Alix est partie au petit jour.
Avant que la maison ne se réveille. Et tout le quartier au-delà.
Le soleil s'était déjà levé sur une mer d'huile aux reflets de nacre.
Difficile l'été de quitter le lit d'un one-night-stand avant l'aurore.
Je m'étais à peine redressé pour lui dire au revoir, lui donner un dernier baiser peut-être.
L'alcool de la veille avait engourdi tous les muscles et faisait peser le sommeil.
Je ne sais combien de temps après m'être rendormi, les voix claires des enfants
doublées des pépiements d'oiseaux me firent ouvrir l'oeil.
La vie avait réinvesti la maison, et la lumière de midi fit valser mes draps.
Sortant de la douche, je suis descendu rejoindre ma petite famille
et leur journée déjà bien entamée.
Je demandai l'air de rien si tout le monde avait bien dormi.
Geneviève répondit simplement à ma question sans se répandre.
Tout en me préparant un petit-déjeuner rudimentaire,
j'ajoutai que j'avais posé la question parce que j'étais rentré tard,
et espérais n'avoir pas fait trop de bruit.
Ma soeur alors, me mit à l'aise en me taquinant.
Certes, nous n'avions pas fait de bruit en entrant dans la maison.
Mais le bruit que nous aurions fait en ouvrant la porte d'entrée franchement,
en bousculant quelques chaises au passage, en agitant le trousseau de clés,
n'aurait rien été comparé à celui que les cloisons avaient eu du mal à contenir ensuite.
Je rougis soudain en réalisant que Gene, dans la chambre voisine, n'avait rien manqué
de mes ébats, et rougis davantage encore en songeant aux enfants.
Dans un instant de panique, je cherchai les filles des yeux aussitôt,
et les trouvai vite, en train de jouer tranquillement sur la terrasse.
Absorbées, elles ne semblaient ni traumatisées, ni inquiètes.
Aucun regard désorienté ou interrogateur de leur part.
Quand je replantai le mien aussi sec dans celui de ma soeur,
je vis avec soulagement que le sien était dépourvu de reproches.
Elle dissimula simplement un sourire.
J'ai pensé, le nez dans ma tasse de café, qu'elle avait surpris mon embarras.
Si c'était assez pour provoquer un sourire, celui qu'elle n'arrivait plus à réprimer
me fit penser qu'elle n'avait pas encore abattu toutes ses cartes.
Comme elle restait énigmatique, silencieuse, faisant durer le suspens,
j'ai posé ma tasse brutalement, écarquillant les yeux en une grimace hésitante
qui voulait dire : " Alors, quoi ? ... "
Geneviève, mutine, lâcha le morceau :
" Il n'y a pas que moi qui sais ... que tu n'es pas rentré seul cette nuit ...
Tout le quartier est au courant. "
Levant les yeux au ciel, consterné, je m'attendis au pire.
Nous qui n'avions pas menagé nos efforts pour une discrétion maximale ...
J'allais prendre la mesure et l'ampleur de notre réussite.
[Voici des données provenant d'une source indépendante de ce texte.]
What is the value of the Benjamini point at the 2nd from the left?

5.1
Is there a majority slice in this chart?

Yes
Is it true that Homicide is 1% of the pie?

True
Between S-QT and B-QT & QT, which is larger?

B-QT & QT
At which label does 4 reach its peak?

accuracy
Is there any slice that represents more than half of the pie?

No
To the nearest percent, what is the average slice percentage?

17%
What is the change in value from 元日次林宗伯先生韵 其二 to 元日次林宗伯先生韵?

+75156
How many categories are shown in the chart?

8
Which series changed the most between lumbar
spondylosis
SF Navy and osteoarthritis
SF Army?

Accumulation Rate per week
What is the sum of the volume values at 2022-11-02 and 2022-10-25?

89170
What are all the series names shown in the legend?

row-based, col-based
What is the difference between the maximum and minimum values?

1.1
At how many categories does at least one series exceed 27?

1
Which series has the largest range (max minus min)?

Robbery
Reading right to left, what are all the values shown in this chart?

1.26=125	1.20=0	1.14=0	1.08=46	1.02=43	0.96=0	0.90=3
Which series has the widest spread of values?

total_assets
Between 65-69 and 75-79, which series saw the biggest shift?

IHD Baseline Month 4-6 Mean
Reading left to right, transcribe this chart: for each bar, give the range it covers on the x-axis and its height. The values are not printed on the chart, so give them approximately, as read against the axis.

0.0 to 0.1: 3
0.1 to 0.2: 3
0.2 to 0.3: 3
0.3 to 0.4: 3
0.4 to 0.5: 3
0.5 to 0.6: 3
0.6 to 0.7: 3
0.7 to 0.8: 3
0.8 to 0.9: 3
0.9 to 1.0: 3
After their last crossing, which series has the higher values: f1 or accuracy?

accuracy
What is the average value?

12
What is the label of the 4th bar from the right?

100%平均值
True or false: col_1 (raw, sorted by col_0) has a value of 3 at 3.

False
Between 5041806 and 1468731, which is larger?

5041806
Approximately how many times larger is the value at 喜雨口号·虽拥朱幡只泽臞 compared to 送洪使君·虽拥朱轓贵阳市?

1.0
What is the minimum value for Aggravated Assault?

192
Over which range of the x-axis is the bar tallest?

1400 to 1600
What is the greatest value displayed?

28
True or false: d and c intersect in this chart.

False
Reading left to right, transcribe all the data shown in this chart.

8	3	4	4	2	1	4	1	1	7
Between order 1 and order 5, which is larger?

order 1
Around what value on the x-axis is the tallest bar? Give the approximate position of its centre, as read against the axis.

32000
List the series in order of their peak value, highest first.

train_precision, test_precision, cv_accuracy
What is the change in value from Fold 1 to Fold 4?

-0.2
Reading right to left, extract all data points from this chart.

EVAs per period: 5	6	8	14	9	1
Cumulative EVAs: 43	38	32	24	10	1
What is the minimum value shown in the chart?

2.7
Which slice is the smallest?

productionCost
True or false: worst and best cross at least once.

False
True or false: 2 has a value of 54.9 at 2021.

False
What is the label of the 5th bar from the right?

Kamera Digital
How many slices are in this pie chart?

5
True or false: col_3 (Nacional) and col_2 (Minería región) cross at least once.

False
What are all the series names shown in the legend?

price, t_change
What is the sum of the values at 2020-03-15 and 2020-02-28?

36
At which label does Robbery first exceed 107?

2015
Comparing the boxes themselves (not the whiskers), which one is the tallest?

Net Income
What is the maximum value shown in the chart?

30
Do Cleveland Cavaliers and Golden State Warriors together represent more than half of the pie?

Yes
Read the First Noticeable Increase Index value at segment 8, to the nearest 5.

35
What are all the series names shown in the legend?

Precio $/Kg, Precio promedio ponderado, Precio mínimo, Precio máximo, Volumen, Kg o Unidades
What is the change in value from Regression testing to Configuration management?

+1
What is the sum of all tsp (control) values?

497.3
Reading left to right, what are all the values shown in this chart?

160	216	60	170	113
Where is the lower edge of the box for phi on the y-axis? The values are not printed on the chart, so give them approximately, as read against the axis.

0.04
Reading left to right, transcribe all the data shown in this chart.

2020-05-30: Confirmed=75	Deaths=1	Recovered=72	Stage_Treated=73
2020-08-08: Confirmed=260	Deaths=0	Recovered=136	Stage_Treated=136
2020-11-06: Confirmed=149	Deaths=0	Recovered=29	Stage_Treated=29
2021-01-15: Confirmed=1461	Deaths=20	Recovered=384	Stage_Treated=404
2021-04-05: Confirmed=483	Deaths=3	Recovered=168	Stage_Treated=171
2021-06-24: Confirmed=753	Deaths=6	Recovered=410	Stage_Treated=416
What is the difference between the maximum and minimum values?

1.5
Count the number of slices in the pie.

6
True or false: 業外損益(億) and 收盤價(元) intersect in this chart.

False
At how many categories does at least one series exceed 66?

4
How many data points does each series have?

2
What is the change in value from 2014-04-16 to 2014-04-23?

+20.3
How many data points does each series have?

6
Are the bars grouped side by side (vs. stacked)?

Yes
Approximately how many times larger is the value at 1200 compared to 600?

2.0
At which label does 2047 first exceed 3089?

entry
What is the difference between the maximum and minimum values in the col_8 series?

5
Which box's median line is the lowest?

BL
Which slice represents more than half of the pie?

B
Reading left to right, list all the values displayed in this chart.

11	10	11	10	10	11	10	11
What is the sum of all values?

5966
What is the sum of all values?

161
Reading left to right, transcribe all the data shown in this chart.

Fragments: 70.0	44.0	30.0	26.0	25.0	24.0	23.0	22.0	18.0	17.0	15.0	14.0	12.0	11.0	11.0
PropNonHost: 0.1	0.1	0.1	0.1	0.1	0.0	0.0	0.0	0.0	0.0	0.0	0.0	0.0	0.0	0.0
Et de notre ivresse.
Pendant mon sommeil, ma soeur avait discuté sur le pas de la porte avec des voisins,
qui s'étaient interrogés sur la présence d'une voiture devant chez nous.
Une voiture volée peut-être ? A qui pouvait-elle appartenir ?
Toute la rue en avait débattu.
Déjà, je m'estimais heureux. Il ne s'agissait pas de hurlements intempestifs.
Ce seul véhicule, que personne n'avait reconnu, n'avait pas seulement alimenté
conversations et commérages, il avait purement et simplement gêné la circulation,
garé devant le portail, bien parallèle au caniveau,
un créneau parfaitement réussi, certes,
mais au beau milieu de la rue, à plus d'un mètre du trottoir.